Thursday, February 25, 2010
A new report from the International Monetary Fund (IMF) has analyzed the ramifications of removing stimulus from the globe’s economies, and has recommended stimulus exit strategies depending on individual situations. In general, the IMF has recommended that faster growing emerging market economies should begin fiscal consolidation immediately, while advanced economies, in general, should wait.
The IMF says that the global economy is beginning to recover as a result of fiscal and monetary support but the cost of combating the crisis around the world runs into trillions of dollars. As the crisis winds down, the Fund has observed that it is now more urgent that policymakers "formulate, communicate, and begin to implement strategies for exiting from crisis-related intervention policies." This is the talking point of the IMF’s new paper, released on February 23, entitled ‘Exiting from Crisis Intervention Policies’.
On the question of when to exit, one senior official at a press briefing on the paper said that, in principle, “the answer is when private demand is ready to take up the relay and growth can be sustained.”
According to the paper, the timing of policy shifts depends on country circumstances, particularly the pace of recovery and the government debt position. IMF officials had the following key messages:
IMF officials noted that the crisis has left scars in the form of large public debt increases, particularly in advanced countries. They emphasized, however, that the debt increase reflects mostly revenue losses from the recession, not the cost of the stimulus.

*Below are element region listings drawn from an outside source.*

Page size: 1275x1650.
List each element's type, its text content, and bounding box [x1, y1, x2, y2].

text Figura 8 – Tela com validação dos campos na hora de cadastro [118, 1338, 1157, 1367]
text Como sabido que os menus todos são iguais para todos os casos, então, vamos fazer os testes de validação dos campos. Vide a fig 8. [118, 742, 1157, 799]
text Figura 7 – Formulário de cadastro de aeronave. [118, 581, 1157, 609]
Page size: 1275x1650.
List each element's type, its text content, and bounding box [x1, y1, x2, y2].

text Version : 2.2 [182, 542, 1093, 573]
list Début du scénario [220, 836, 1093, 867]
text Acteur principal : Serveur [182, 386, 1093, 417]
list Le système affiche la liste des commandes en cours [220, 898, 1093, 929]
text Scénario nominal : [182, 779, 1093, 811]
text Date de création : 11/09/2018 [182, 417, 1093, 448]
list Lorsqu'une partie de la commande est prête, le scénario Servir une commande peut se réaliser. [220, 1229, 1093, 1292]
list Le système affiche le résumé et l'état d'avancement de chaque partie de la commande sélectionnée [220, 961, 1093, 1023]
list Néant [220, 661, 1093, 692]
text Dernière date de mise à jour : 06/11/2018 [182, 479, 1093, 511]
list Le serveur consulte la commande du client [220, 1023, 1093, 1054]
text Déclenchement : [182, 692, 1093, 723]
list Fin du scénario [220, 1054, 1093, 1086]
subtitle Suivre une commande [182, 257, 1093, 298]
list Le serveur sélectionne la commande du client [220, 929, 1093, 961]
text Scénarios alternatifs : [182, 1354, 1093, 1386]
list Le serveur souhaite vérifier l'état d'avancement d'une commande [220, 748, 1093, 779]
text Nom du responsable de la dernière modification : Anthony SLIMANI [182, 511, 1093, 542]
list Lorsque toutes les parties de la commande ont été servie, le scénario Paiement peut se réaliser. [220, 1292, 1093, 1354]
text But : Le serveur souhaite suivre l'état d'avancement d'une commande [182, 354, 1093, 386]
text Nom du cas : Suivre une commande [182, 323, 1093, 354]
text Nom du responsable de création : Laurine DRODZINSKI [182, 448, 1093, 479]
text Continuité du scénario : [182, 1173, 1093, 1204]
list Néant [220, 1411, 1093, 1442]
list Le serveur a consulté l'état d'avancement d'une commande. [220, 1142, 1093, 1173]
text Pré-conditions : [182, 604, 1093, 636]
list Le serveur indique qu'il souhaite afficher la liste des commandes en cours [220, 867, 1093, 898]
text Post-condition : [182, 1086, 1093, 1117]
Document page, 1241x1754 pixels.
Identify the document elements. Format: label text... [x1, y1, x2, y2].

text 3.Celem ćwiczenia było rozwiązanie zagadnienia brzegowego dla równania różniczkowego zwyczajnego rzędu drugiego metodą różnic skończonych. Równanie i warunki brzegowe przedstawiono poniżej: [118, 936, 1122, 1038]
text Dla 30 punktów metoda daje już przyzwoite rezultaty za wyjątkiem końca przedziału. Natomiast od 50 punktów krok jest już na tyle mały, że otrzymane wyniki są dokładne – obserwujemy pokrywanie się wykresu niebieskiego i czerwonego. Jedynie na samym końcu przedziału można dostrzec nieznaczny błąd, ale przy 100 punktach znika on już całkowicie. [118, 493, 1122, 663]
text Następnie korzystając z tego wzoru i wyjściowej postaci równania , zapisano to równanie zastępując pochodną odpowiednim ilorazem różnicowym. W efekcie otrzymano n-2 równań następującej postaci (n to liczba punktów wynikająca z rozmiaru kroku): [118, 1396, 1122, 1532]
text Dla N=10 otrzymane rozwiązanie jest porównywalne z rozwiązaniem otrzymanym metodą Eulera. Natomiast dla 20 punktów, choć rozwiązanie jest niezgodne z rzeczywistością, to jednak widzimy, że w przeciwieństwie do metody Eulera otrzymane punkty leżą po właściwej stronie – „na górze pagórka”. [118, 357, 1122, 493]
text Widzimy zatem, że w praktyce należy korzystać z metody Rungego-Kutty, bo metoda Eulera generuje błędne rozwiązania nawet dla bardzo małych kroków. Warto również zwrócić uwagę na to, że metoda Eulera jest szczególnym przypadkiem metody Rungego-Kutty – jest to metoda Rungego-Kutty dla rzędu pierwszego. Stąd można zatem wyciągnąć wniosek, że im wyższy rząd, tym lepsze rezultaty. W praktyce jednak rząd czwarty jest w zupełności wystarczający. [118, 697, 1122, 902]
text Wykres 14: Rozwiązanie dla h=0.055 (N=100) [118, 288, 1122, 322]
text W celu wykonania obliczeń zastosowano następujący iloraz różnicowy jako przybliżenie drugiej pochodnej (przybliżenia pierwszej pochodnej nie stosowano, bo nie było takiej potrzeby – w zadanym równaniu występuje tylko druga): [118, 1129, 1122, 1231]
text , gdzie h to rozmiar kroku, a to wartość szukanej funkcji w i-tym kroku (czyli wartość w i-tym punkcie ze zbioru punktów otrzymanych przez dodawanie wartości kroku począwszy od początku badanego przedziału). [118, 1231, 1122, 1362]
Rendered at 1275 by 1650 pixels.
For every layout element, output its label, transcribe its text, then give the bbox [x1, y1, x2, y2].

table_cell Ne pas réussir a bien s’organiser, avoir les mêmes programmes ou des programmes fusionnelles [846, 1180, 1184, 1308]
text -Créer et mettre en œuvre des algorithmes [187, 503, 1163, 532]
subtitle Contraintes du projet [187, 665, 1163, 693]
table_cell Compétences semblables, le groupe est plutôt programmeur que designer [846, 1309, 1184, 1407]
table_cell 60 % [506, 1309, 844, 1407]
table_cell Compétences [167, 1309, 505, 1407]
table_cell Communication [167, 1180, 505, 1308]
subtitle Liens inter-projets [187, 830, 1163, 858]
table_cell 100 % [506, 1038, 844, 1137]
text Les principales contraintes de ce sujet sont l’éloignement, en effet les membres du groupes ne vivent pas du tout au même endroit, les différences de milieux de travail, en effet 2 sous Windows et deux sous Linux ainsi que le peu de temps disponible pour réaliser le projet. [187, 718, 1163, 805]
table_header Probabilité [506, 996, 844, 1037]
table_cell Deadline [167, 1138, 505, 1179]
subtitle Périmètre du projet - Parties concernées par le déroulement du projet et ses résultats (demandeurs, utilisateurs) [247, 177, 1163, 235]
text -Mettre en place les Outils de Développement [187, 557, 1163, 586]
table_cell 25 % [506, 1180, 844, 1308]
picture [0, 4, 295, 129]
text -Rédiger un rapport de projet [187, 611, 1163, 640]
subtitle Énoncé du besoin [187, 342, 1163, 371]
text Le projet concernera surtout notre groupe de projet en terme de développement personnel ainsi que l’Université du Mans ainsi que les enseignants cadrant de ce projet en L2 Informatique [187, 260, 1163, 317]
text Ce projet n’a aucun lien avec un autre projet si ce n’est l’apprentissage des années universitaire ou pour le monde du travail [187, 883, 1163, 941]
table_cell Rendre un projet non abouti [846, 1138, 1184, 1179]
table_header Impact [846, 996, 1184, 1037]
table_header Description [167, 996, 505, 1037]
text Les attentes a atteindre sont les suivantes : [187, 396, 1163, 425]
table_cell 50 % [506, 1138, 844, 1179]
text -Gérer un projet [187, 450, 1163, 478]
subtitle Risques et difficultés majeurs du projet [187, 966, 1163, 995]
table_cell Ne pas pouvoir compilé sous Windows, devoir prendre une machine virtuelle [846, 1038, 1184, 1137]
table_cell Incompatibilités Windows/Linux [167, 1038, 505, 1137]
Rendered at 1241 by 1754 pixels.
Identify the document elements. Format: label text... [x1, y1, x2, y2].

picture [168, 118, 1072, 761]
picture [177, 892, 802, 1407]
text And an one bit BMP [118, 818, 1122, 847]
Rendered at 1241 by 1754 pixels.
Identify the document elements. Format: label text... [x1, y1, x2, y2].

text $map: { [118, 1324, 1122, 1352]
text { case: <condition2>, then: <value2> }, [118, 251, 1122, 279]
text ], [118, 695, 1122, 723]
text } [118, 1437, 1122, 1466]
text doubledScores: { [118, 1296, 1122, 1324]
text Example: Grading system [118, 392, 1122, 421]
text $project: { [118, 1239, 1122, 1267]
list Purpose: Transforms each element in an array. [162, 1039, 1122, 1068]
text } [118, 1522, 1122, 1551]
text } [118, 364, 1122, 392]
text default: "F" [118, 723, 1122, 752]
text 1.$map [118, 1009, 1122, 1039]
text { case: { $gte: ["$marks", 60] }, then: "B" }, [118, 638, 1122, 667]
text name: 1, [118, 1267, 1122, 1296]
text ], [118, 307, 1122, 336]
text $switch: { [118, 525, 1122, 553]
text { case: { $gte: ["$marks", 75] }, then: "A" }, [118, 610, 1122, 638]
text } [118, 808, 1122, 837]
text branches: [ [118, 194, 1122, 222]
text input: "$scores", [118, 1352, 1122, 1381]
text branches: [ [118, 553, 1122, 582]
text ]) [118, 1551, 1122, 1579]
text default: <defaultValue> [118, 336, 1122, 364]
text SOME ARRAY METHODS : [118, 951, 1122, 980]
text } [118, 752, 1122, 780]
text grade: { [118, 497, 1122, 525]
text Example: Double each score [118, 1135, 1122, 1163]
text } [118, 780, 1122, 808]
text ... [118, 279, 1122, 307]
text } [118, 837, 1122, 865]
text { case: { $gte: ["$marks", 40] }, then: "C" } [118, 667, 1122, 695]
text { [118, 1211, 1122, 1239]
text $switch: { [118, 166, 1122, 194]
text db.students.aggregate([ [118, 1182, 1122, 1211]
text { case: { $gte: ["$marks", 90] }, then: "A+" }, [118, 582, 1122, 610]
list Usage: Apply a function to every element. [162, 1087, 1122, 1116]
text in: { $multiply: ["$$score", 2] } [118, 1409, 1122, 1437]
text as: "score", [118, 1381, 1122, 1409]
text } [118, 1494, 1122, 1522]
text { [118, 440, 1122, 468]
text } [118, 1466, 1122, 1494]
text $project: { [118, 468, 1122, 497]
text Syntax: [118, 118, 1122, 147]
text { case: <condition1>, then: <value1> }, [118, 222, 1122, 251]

"The strategic goal should be to reverse the rise in debt, not just to stabilize it at post-crisis levels. This will take several years and will involve difficult choices and measures, but history tells us it can be done," the Fund argues.
It is suggested that removal of stimulus measures could be done in a phased way, with fiscal measures being unwound ahead of monetary policy. “The reality is that one more year of deficits is much more costly than one more year of low interest rates. So when the choice is available, fiscal exit should come first, monetary tightening second”, the IMF official said.
In the more immediate term, IMF officials added that actions that do not impact negatively on demand should be implemented now, as this can alleviate the tension between exiting too soon and too late.